While investigating on these 1-checker containment positions, I had noted that the original training set was very unbalanced, with like 1500 positions seen from the container and 30 from the runner. This is quite logical if most positions were added when 0ply and 2ply plays differ but I had the idea that the even/odd effect might be somehow related to this, especially for crashed positions where checker mobility, hence a training set more or less automatically generated, would be likely to be very asymetrical.
To test this, I did the same full rollouts on the race training database as well as its positions with the other player on roll. It worked well, improving the 0ply benchmark a little and the 1ply one a lot. The swapped positions are not related pairs like most original ones but they still help.
Redoing full rollouts on the crashed training set or even only on its swapped positions was going to take more time than I wished so I settled on doing a truncated rollout (324 trials, truncated at 8 ply then 2 ply evaluation) of the whole new set (original + inverted positions).
Xavier Dufaure from XG had claimed in the Bgonline forum that its roller++ evaluations (similar to the above truncated rollout) were generally about as good as a full rollout. Later experience makes me think this is not quite the case for gnubg (for starters, its equity estimates at the trucation point are not good enough). But this seemed like a decent compromise that I used the reevaluate the contact traing set (original + inverted positions) as well. My thoughts were that it would somehow diffuse the improved estimations from the crashed and race nets and the easy late positions deeper than a simple 2ply evaluation would.
The weights attached to the earlier message are those resulting the above process. In summary :
- full rollout of the original race database + inverted positions using the 0.90.0 net and train a race net from that
- truncated rollout of the original crashed database + inverted positions + new containment positions using an intermediate crashed net and the above race net, and train from that
- truncated rollout of the contact database + inverted positions using the 0.90.0 contact net and above crashed and race nets, and train from that
After that I tried another pass of truncated rollouts on the contact and crashed training sets but it didn't improve the benchmarks (or maybe it did : this is when I realized the crashed benchmark was flawed, but the improvement, if any, looked like it would be minimal).

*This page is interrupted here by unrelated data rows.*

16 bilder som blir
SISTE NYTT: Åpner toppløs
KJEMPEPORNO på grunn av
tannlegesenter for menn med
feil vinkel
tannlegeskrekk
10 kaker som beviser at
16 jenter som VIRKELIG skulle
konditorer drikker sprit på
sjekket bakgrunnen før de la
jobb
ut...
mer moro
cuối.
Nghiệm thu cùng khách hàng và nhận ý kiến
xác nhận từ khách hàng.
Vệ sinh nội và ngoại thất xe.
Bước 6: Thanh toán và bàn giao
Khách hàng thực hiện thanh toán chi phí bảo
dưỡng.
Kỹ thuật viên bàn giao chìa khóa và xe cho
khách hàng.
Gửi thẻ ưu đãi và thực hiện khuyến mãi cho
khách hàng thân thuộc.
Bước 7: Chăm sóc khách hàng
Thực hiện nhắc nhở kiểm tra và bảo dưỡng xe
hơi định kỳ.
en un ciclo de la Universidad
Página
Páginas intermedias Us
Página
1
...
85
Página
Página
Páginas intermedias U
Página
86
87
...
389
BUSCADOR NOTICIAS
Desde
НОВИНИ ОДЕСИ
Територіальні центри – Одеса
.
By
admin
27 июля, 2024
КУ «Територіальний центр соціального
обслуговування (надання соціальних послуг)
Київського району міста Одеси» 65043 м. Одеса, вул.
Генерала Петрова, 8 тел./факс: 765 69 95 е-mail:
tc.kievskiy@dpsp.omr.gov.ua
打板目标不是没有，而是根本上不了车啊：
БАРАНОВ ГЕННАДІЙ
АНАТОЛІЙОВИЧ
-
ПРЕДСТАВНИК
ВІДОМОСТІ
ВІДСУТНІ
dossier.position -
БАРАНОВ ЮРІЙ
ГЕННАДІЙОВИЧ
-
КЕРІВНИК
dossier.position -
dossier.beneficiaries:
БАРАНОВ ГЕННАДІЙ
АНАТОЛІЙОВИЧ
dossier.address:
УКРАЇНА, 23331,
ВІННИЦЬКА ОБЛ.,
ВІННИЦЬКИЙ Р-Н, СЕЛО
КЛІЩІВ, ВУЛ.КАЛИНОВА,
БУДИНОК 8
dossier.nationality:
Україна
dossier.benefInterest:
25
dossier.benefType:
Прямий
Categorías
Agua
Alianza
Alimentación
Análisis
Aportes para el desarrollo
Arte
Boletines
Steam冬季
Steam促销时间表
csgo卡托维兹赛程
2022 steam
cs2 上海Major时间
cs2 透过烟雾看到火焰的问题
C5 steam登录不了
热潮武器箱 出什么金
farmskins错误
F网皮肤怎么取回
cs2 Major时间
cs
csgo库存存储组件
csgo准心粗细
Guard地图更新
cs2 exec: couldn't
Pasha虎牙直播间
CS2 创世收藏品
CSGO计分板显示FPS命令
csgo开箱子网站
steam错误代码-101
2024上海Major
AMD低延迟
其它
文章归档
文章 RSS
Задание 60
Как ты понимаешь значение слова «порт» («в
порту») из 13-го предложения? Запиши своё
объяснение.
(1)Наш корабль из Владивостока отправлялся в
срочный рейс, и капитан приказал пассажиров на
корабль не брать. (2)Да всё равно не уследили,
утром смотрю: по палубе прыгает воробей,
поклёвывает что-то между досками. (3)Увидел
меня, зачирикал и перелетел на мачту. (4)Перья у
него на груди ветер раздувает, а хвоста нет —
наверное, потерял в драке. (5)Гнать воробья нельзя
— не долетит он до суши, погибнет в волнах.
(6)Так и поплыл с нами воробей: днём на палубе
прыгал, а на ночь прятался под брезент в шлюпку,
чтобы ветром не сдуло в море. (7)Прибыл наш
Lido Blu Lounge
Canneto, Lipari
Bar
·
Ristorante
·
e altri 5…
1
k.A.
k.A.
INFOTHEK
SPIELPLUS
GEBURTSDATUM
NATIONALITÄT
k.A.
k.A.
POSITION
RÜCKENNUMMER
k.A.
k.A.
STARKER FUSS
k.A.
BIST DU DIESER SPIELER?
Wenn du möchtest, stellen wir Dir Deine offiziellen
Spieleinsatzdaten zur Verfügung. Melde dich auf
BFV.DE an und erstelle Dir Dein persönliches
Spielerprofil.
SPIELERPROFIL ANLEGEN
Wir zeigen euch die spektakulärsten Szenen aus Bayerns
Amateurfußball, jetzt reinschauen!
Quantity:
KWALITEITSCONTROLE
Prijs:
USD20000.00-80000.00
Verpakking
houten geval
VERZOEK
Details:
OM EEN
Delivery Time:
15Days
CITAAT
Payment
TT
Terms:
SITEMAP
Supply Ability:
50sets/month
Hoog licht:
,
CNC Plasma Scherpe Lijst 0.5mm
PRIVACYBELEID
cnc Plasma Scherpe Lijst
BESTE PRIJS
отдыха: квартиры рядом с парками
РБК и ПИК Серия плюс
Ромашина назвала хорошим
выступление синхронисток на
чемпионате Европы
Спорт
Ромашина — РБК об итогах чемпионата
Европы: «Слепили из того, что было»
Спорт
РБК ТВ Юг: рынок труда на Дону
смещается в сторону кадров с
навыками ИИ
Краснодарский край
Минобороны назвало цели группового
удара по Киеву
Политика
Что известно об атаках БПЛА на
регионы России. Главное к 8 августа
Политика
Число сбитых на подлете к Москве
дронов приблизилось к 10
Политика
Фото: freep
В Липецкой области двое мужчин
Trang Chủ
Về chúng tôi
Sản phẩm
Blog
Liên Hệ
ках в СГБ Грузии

Since I didn't see any obvious prospects for further quick improvements but the nets seemed to be worthwhile, I trained corresponding pruning nets and posted the weights files as they were.
At this point, I'm looking at redoing full rollouts of the contact and crashed databases (1.8M positions!). I've done some tests on a few thousands of the smaller and larger pip counts. No surprise here : the former are fast but current data is already accurate, the latter take a lot of time but are quite often much more plausible than the current estimates.